A Regina woman battling cancer is raising serious concerns after a critical diagnostic scan was postponed for three weeks, a delay she calls "unacceptable," due to the failure of Saskatchewan's only PET scanner.
The Cancellation That Sparked Alarm
Shannon Orell-Bast, diagnosed with bilateral breast cancer in August 2022, was scheduled for a vital PET/CT scan at Royal University Hospital in Saskatoon on December 23. The scan was meant to determine if her cancer had returned after extensive treatment including chemotherapy, radiation, immunotherapy, and a double mastectomy. However, her appointment, along with those of 26 other patients, was cancelled just before Christmas.
The cancellations occurred because the province's sole PET/CT scanner was unexpectedly offline. According to the Saskatchewan Health Authority (SHA), the machine was unavailable due to an "unexpected production issue" at the Sylvia Fedoruk Canadian Centre for Nuclear Innovation. This facility is the only producer in Saskatchewan of fludeoxyglucose, the radioactive tracer required to conduct the scans.

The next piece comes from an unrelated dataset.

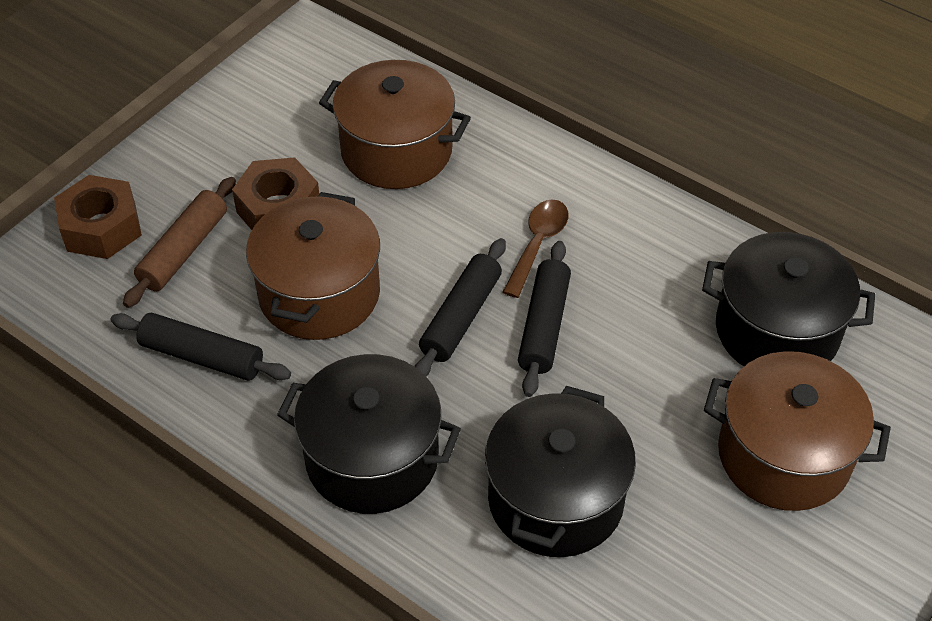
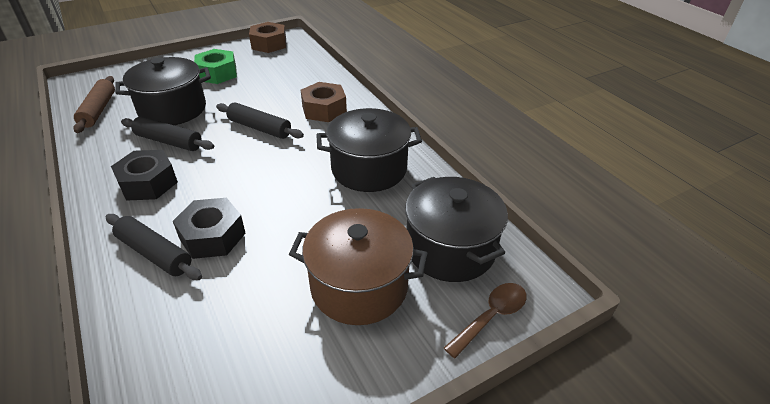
black nut: none = 0 -> [111,150,178,201] [173,198,246,259] = 2
brown pot: [246,192,380,340] [319,60,471,189] [704,351,891,511] = 3 -> [289,208,427,325] = 1
green nut: none = 0 -> [194,49,237,84] = 1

A Ripple Effect on Patient Care
Orell-Bast's scan was finally rescheduled for January 13, a full three weeks after the original date. The SHA stated that the scanner was partially back online by December 29 and returned to full operation by January 8. In total, 82 patient appointments were affected—27 cancelled on December 23-24 and 55 more disrupted as the system worked through the backlog.
For Orell-Bast, the delay creates a dangerous domino effect. The new scan date forces her to miss two scheduled oncology check-ups at Regina's Allan Blair Cancer Centre, pushing her entire treatment timeline back by nearly a month. As of January 8, she was still waiting to reschedule those vital follow-up appointments.
"The amount of emotional distress that comes with this is unacceptable," Orell-Bast stated. "It is already traumatic enough going through cancer diagnosis and treatment. No one needs to add further stress by delaying people’s diagnostics and care."
Why Every Day Counts
Orell-Bast emphasized that for cancer patients, time is of the essence. A three-week delay can be critical, especially for those with aggressive or advanced cancers. "If something comes back (on my scan), I don’t know what type of emotional response I will have," she said. "If I have a rapidly growing cancer that requires attention, I’m three weeks out from having had that scanned."
She stressed that any disruption in the healthcare chain creates ripples through a patient's entire care plan, potentially with serious consequences. The SHA has said it is rebooking patients based on clinical urgency, but the incident highlights the vulnerability of relying on a single piece of essential medical equipment for an entire province.
This case echoes broader concerns about healthcare capacity in Saskatchewan, following recent reports of patients unable to afford travel for specialized care and others enduring lengthy hospital hallway stays.